La política concierne al tipo de régimen de gobierno, a la acción del estado. Jacques Ranciere separa la política de la acción reguladora policial propia de un gobierno. Para Ranciere el sujeto político es quien asume un espacio precario no regulado, un espacio suplementario, un lugar de desacuerdo por excelencia. Concibe, en todo caso, que los sujetos bajo un gobierno comparten una referencia simbólica con el gobernante que hace posible una democracia.
Pero si la política es el camino hacia una guerra, como piensa Carl Schmitt, si se parte de una división entre amigos y enemigos como la cuestión a responder previamente a la acción, estamos en la estrategia del progresismo revolucionario.
Creemos que la vida tiene un sentido, que la historia va hacia algún lado. En el Occidente judeocristiano el punto de llegada se llama el Juicio Final. El nihilismo de la modernidad supera esta visión, poniéndola con los pies en la tierra. No hay Apocalipsis ni Juicio Final, en su lugar tendremos la Revolución y la justicia socialista.
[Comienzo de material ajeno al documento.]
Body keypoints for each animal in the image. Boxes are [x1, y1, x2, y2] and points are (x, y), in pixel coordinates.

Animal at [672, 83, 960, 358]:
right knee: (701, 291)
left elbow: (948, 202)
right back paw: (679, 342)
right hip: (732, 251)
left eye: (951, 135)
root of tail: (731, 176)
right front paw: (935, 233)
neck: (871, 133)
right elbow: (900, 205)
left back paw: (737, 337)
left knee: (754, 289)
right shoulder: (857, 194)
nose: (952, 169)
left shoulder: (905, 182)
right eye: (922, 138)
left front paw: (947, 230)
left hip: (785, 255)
Se dice que en una monarquía el límite es la ley y que en una aristocracia es el honor. No tenemos reyes, tampoco una aristocracia, y del honor ya no podemos decir algo verdadero. Ha quedado como el pretexto cobarde del gobernante que lo reclama, no en el tradicional “campo del honor” sino en el “civilizado” de los tribunales partidistas, con la omnipresente ayuda de su guardia armada.
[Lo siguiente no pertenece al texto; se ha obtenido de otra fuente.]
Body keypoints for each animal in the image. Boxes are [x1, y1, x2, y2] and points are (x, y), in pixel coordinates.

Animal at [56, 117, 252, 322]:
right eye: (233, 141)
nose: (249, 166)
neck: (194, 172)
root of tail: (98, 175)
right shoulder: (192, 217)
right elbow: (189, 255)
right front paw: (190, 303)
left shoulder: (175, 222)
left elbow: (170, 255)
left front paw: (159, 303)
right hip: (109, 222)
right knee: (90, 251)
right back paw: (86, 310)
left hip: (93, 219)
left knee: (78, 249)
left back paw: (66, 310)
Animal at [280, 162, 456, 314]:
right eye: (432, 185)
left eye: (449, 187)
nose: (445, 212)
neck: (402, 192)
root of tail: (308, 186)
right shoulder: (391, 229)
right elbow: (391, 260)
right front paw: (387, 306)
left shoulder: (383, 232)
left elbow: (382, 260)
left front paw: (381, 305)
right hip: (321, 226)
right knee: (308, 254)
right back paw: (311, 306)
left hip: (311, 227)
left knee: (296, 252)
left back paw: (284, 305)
!Qué lejos queda la interpretación de Tocqueville que hacía de los jueces vitalicios en los Estados Unidos una nueva aristocracia!
En la democracia el peligro es otro. Mucho más terrible en sus consecuencias negativas: la demagogia y la tiranía del líder. La ciudadanía tiene que portar la virtud de un criterio independiente, ejercer la libertad de pensar en los destinos de un país, tomar las experiencias de los pueblos contemporáneos y del pasado, no sucumbir a la hipnosis de los líderes y su aparato de propaganda.
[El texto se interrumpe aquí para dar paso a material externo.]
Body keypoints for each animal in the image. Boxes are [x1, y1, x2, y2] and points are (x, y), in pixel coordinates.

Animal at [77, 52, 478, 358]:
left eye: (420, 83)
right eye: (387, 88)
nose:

El Estado tiende a limitar a unos en beneficio de otros, de acuerdo a códigos establecidos. Esto implica la construcción de un campo de ricos privilegiados, en contradicción con uno de marginados, de pobres, de víctimas. Así se llega a una dinámica complementaria. A más pobres y marginados, más Estado benefactor; pero también: a más Estado benefactor más demanda de beneficencia, más población desvalida. Como sabemos esta complementariedad es insostenible y catastrófica en el mediano plazo. Salir de ella siempre es traumático.
Para unos el gobierno, que la Constitución presidencialista ha convertido en el monopolio de las funciones del Estado, es el Otro bueno y confiable. Es el objeto de esa producción imaginaria y afectiva que enternece a Negri: el líder y su gobierno son amados, dignos de alabanzas y aplausos, defendidos a toda costa. Un ciudadano inspirado en el espíritu liberal clásico, abierto a la razón y a la experiencia, obrará con una sana desconfianza en cualquier poder. Sabe que todo gobierno “es un sirviente peligroso y un amo feroz”. No necesita líderes, prefiere estadistas que entiendan el significado de la palabra “política”.